Senior English major Clayton Grant said Georgia Southern University’s creative writing community is like a second family. A regular at Burning Swamp—the Writing and Linguistics Department’s open mic reading series at Eagle Creek Brewing Company—Grant said he’s proud of the work his writer friends do.
“Burning Swamp is probably my favorite thing to do with my writing community of people. Because nobody is afraid,” Grant said. “I mean, people are afraid, obviously, but it’s more like nerves. It’s not like they’re afraid to share a certain piece.”
But until last semester, Grant only wrote as a hobby. He said his former roommate convinced him his creative writing was worth pursuing in earnest.
Creative nonfiction and screenplays are Grant’s main genres. For Grant, creative nonfiction offers a way to write about mental health from his own perspective.
“In writing about mental health, I don’t want people to feel like they’re alone. That’s why I do it. It’s not because I want people to empathize with me,” Grant said.

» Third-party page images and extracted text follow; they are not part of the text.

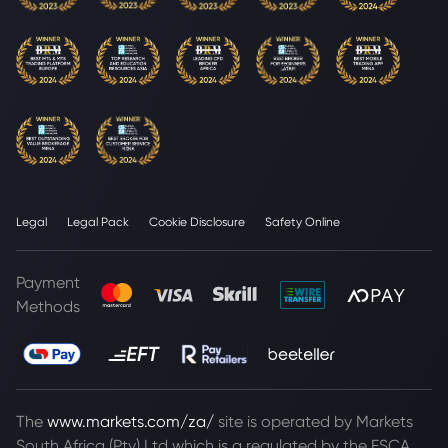
Legal
Legal Pack
Cookie Disclosure
Safety Online
Payment
Methods
The
www.markets.com/za/
site is operated by Markets
South Africa (Pty) Ltd which is a regulated by the FSCA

Grant only writes about his own experiences with mental health. He explained that he wants to write about mental health issues with accuracy, and he wouldn’t want to get someone else’s experience wrong.
Growing up, Grant loved fantasy. He started writing stories in elementary school, and he liked reading the “Magic Tree House” and “Harry Potter” series.
“I love the idea of creating something new,” Grant said. “And I couldn’t sing. I didn’t have a good singing voice. So writing was it. That was it for me. I just loved it.”
Grant isn’t a fantasy fan anymore. He prefers creative nonfiction and comic books. Lately, he’s been reading a lot of GS professor Christina Olson’s writing.
After he graduates from GS, Grant wants to take a year off to go back home to Hinesville and work at the local library. He plans to save enough money to attend graduate school.